The report cites recent data showing that consumers increasingly are concerned about their privacy on mobile devices. For example, the FTC reports that 57 percent of all app users have either uninstalled an app over concerns about having to share their personal information, or have declined to install an app in the first place for similar reasons. I have discussed some of the privacy concerns of apps in my other columns for Justia’s Verdict.
The FTC report recommends that mobile platforms should provide better disclosures about when apps are accessing sensitive content like geolocation, and should also seek “affirmative express consent for content that consumers would find sensitive in many contexts, such as contacts, photos, calendar entries, or the recording of audio or video content. The FTC suggests that such platforms should consider developing a one-stop “dashboard” approach, to allow consumers to review the types of content that are being accessed by the apps they have downloaded. The FTC also asks platforms to consider offering a Do Not Track (DNT) mechanism for smartphone users. A mobile DNT mechanism, which a majority of the Commission has endorsed, would allow consumers to choose to prevent tracking by ad networks or other third parties as they navigate among apps on their phones.

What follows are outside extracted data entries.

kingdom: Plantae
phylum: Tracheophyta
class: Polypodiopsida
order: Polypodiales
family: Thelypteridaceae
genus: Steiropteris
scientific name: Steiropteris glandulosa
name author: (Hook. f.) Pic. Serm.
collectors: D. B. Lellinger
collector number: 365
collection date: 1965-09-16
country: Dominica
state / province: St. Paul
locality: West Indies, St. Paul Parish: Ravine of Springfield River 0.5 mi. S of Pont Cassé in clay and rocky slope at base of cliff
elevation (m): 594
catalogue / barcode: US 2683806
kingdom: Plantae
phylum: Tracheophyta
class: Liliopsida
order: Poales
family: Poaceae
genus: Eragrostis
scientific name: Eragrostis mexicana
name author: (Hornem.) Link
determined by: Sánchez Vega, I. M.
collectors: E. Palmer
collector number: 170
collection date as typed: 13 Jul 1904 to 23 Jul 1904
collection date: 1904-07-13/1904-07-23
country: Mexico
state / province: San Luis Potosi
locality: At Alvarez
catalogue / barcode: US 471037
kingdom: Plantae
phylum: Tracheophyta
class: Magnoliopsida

The FTC is working with other stakeholders including the Department of Commerce, to develop a code of conduct on mobile-application transparency. To the extent that strong privacy codes are developed, the FTC will view adherence to such codes favorably in connection with it enforcement work.
The Way Forward: This Is Not Just About the Big Companies
The FTC report lays out a clear picture of what sort of activities might bring a company under investigation. One example would be a company’s conveying the impression that an app will gather geolocation data only once, when, in fact, it does so repeatedly.
For companies like Apple, Google, Microsoft, Amazon and BlackBerry these suggestions essentially create public policy guidance to which these big players will adhere. But the FTC also has its sights set on thousands of small businesses that create apps that smartphone users can download for thousands of more tailored services they seek—from hailing taxis to finding dog walkers. The FTC report and its recent enforcement action put these smaller companies on notice that their own privacy practices are under scrutiny as well. And in some sense, it is this group of businesses that may have been unaware of their obligations under existing laws such as COPPA.
The FTC recommendations follow a similar set of guidelines issued last month by the California Attorney General, Both the California AG and the FTC will have influence on the key issue of mobile app privacy in the future.